Written exercise = Pull out every row that contains the word "level", treating uppercase and lowercase as different.

Layout region rows

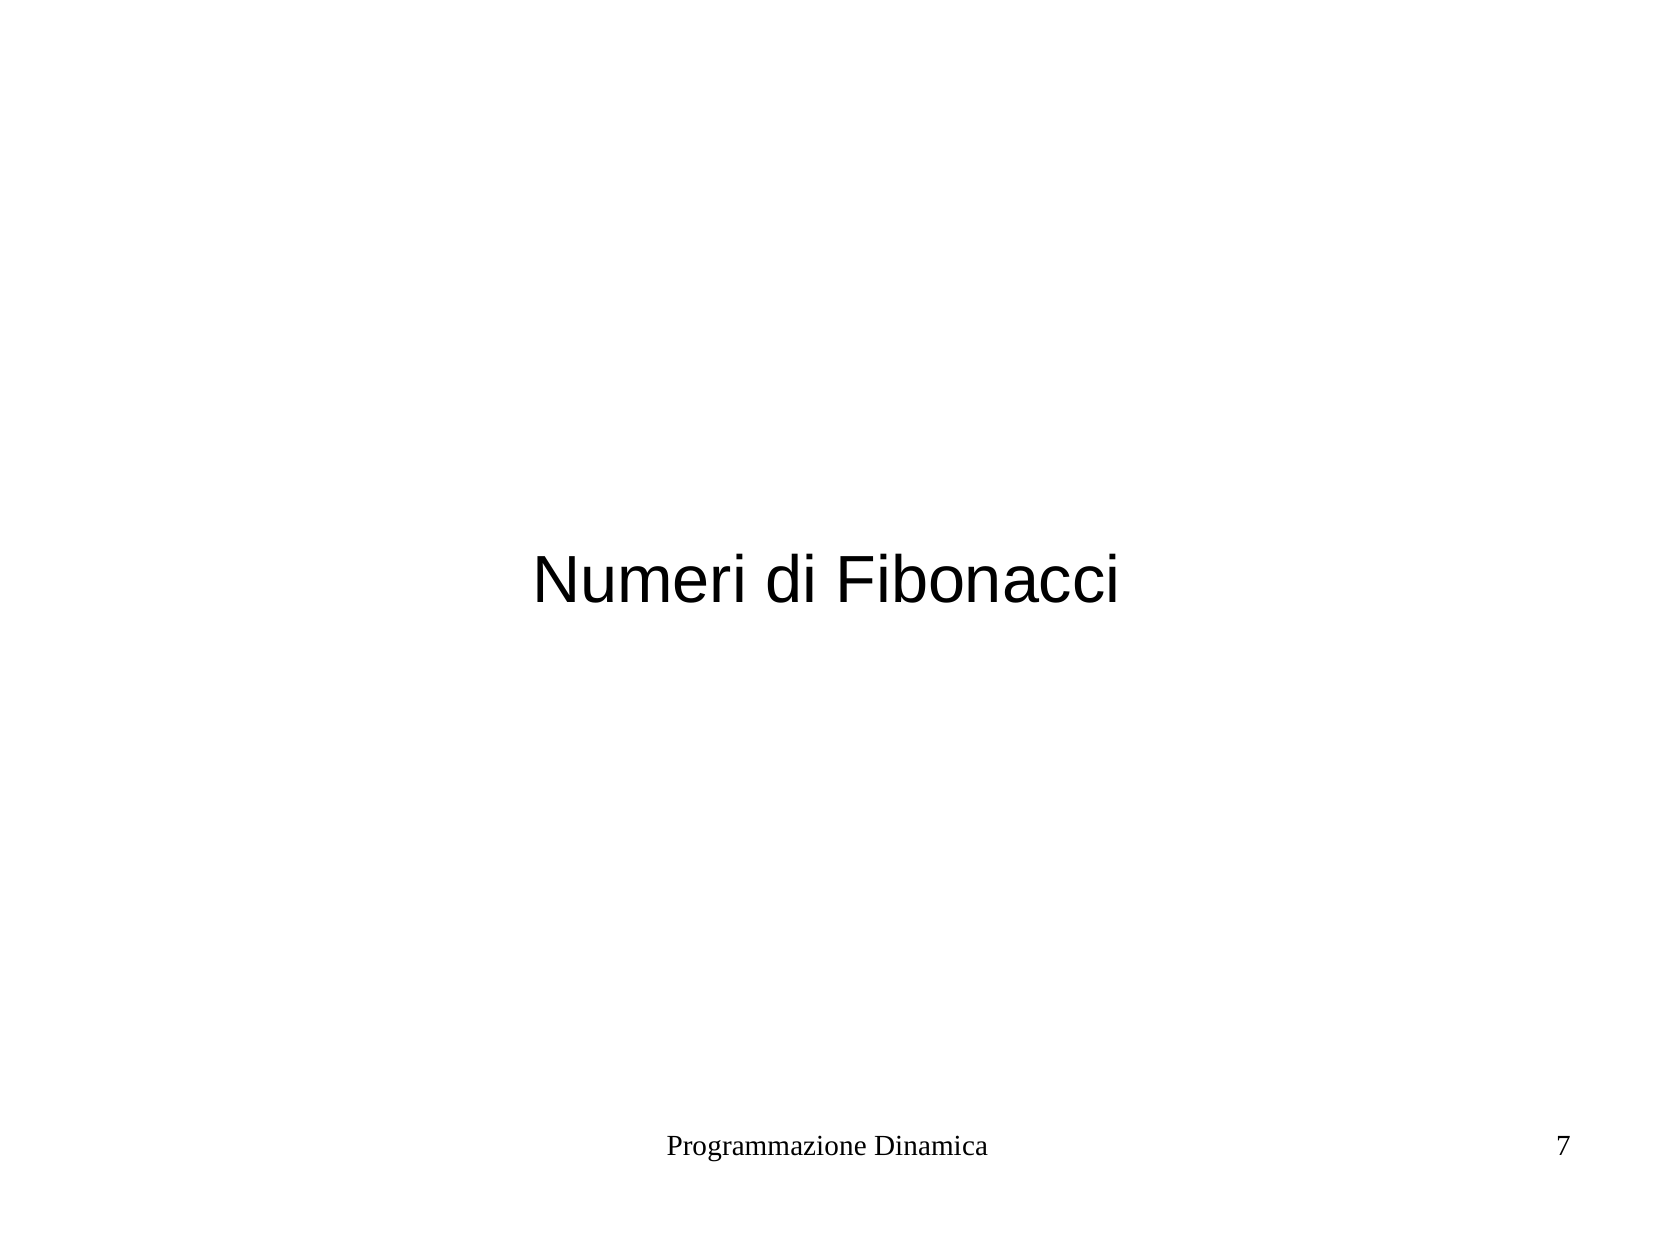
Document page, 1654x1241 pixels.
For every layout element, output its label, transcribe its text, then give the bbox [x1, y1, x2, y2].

subtitle Numeri di Fibonacci [82, 49, 1571, 1109]
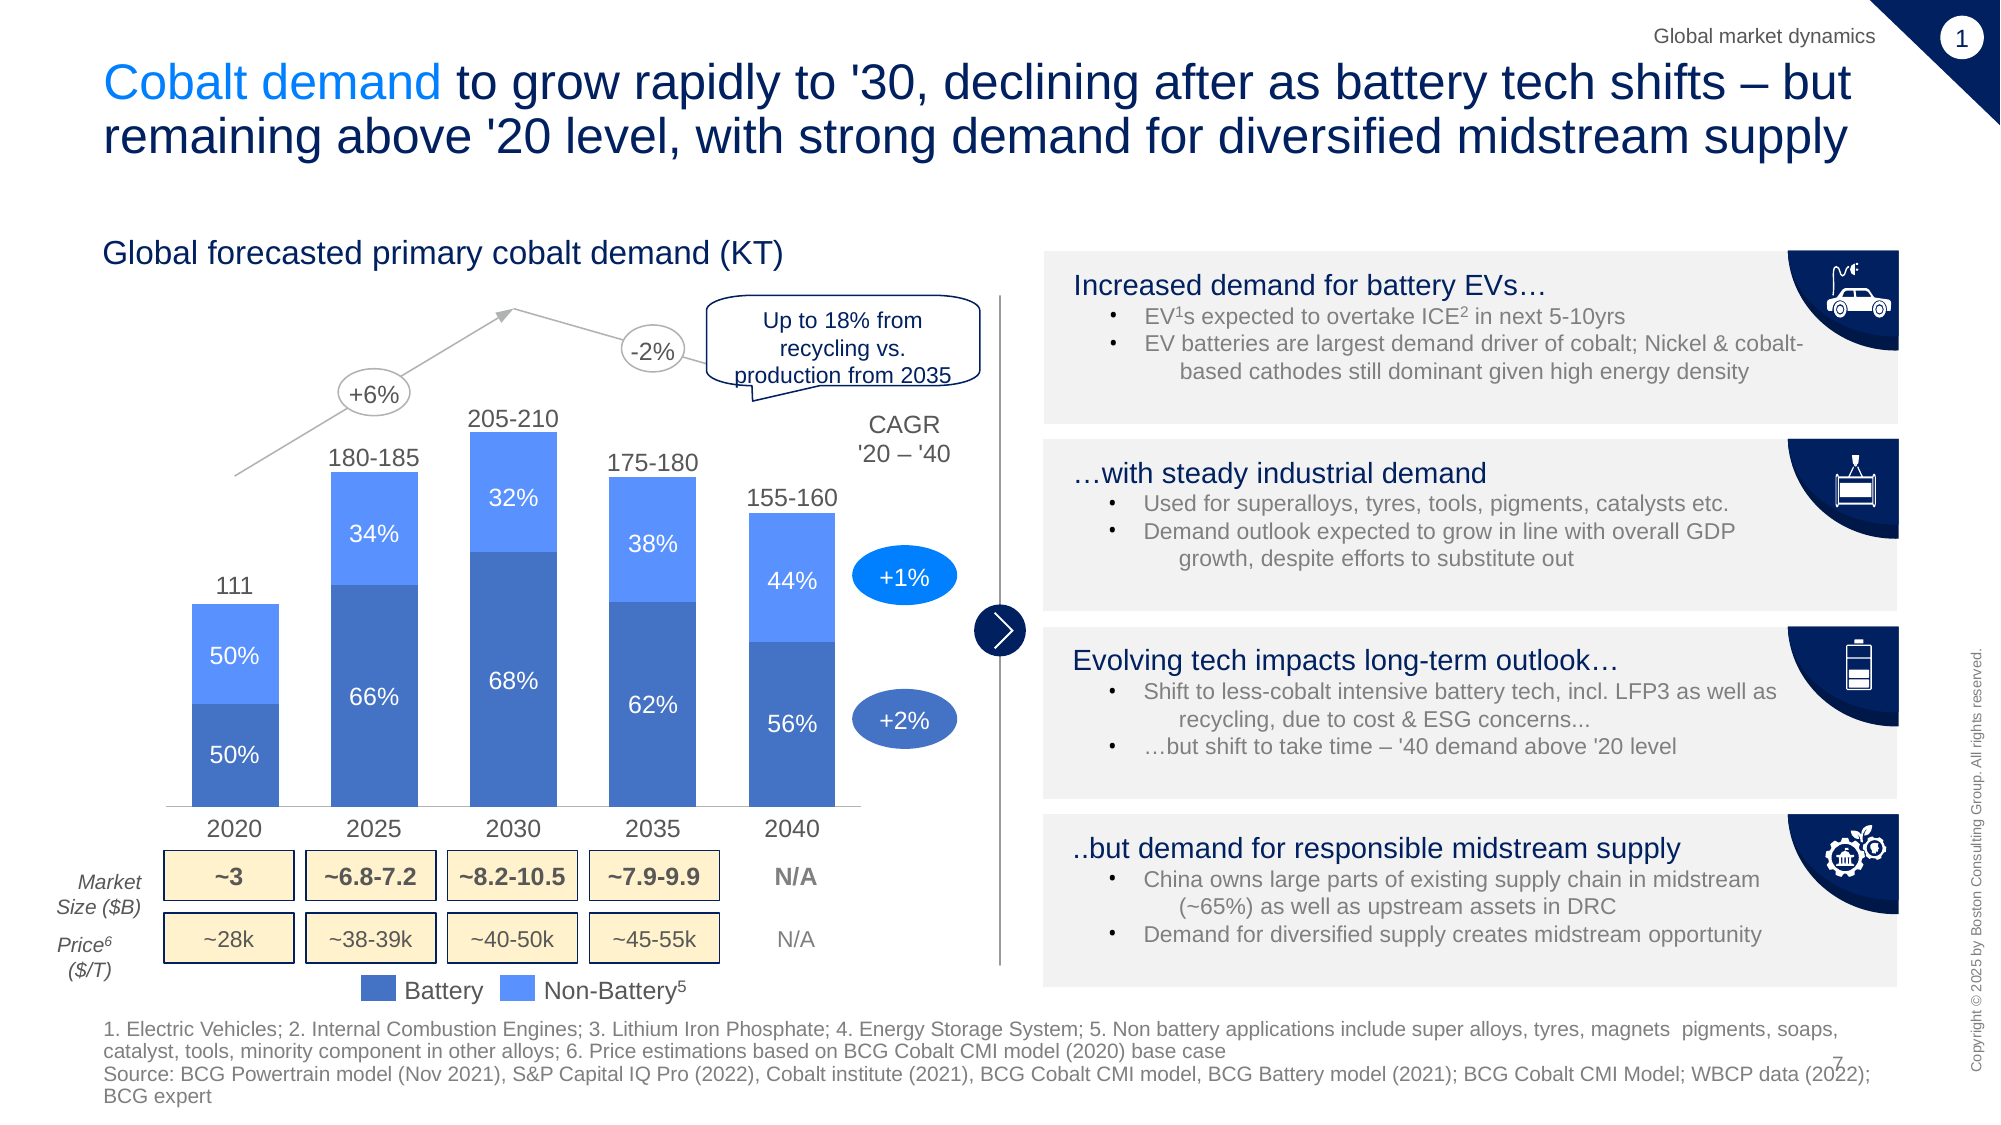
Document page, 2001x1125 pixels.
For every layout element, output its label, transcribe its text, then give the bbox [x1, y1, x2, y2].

text_box Increased demand for battery EVs… EV1s expected to overtake ICE2 in next 5-10yrs EV batteries are largest demand driver of cobalt; Nickel & cobalt-based cathodes still dominant given high energy density [1044, 251, 1898, 424]
text_box ~40-50k [448, 913, 578, 963]
text_box 66% [346, 677, 402, 710]
text_box [1787, 250, 1899, 351]
text_box N/A [731, 913, 861, 963]
text_box '20 – '40 [842, 430, 967, 465]
text_box 1 [1940, 15, 1984, 60]
text_box 50% [207, 735, 263, 768]
text_box 205-210 [465, 399, 562, 432]
text_box +2% [852, 688, 958, 749]
text_box ~7.9-9.9 [589, 850, 719, 900]
text_box [361, 975, 396, 1001]
text_box 62% [625, 685, 681, 718]
text_box 180-185 [325, 438, 423, 471]
text_box [1869, 0, 2000, 126]
text_box 50% [207, 636, 263, 669]
text_box Global market dynamics [1653, 14, 1892, 56]
text_box CAGR [847, 401, 962, 430]
text_box Up to 18% from recycling vs. production from 2035 [706, 295, 980, 402]
text_box …with steady industrial demand Used for superalloys, tyres, tools, pigments, catalysts etc. Demand outlook expected to grow in line with overall GDP growth, despite efforts to substitute out [1043, 439, 1897, 611]
text_box [974, 605, 1026, 656]
text_box 2030 [485, 810, 542, 843]
text_box 175-180 [604, 444, 702, 477]
text_box ~3 [164, 850, 294, 900]
text_box [1787, 626, 1899, 727]
text_box 2040 [764, 810, 821, 843]
text_box Global forecasted primary cobalt demand (KT) [102, 231, 785, 271]
text_box ~8.2-10.5 [448, 850, 578, 900]
text_box ..but demand for responsible midstream supply China owns large parts of existing supply chain in midstream (~65%) as well as upstream assets in DRC Demand for diversified supply creates midstream opportunity [1043, 814, 1897, 987]
text_box ~6.8-7.2 [306, 850, 436, 900]
text_box Non-Battery5 [544, 972, 693, 1005]
text_box 2025 [346, 810, 403, 843]
text_box ~45-55k [589, 913, 719, 963]
text_box [500, 975, 535, 1001]
text_box 2035 [625, 810, 682, 843]
text_box 111 [213, 566, 257, 600]
text_box ~38-39k [306, 913, 436, 963]
text_box 44% [765, 562, 821, 595]
text_box Evolving tech impacts long-term outlook… Shift to less-cobalt intensive battery tech, incl. LFP3 as well as recycling, due to cost & ESG concerns... …but shift to take time – '40 demand above '20 level [1043, 627, 1897, 799]
text_box 155-160 [744, 479, 841, 512]
text_box -2% [621, 324, 685, 372]
text_box 38% [625, 525, 681, 558]
chart [151, 395, 877, 816]
text_box +6% [338, 368, 410, 416]
text_box +1% [852, 545, 958, 606]
text_box [1787, 814, 1899, 915]
text_box 68% [486, 661, 542, 694]
text_box 32% [486, 478, 542, 512]
text_box Market Size ($B) [41, 861, 166, 894]
text_box Battery [404, 972, 484, 1005]
text_box 56% [765, 705, 821, 738]
text_box 2020 [206, 810, 263, 843]
text_box [1787, 438, 1899, 539]
text_box ~28k [164, 913, 294, 963]
title Cobalt demand to grow rapidly to '30, declining after as battery tech shifts – but remaining above '20 level, with strong demand for diversified midstream supply [103, 55, 1897, 165]
text_box 1. Electric Vehicles; 2. Internal Combustion Engines; 3. Lithium Iron Phosphate; 4. Energy Storage System; 5. Non battery applications include super alloys, tyres, magnets pigments, soaps, catalyst, tools, minority component in other alloys; 6. Price estimations based on BCG Cobalt CMI model (2020) base case Source: BCG Powertrain model (Nov 2021), S&P Capital IQ Pro (2022), Cobalt institute (2021), BCG Cobalt CMI model, BCG Battery model (2021); BCG Cobalt CMI Model; WBCP data (2022); BCG expert [103, 1018, 1899, 1108]
text_box 34% [346, 514, 402, 547]
text_box Price6 ($/T) [42, 923, 167, 957]
text_box N/A [731, 850, 861, 900]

Worked solution =
text_box Evolving tech impacts long-term outlook… Shift to less-cobalt intensive battery tech, incl. LFP3 as well as recycling, due to cost & ESG concerns... …but shift to take time – '40 demand above '20 level [1043, 627, 1897, 799]
title Cobalt demand to grow rapidly to '30, declining after as battery tech shifts – but remaining above '20 level, with strong demand for diversified midstream supply [103, 55, 1897, 165]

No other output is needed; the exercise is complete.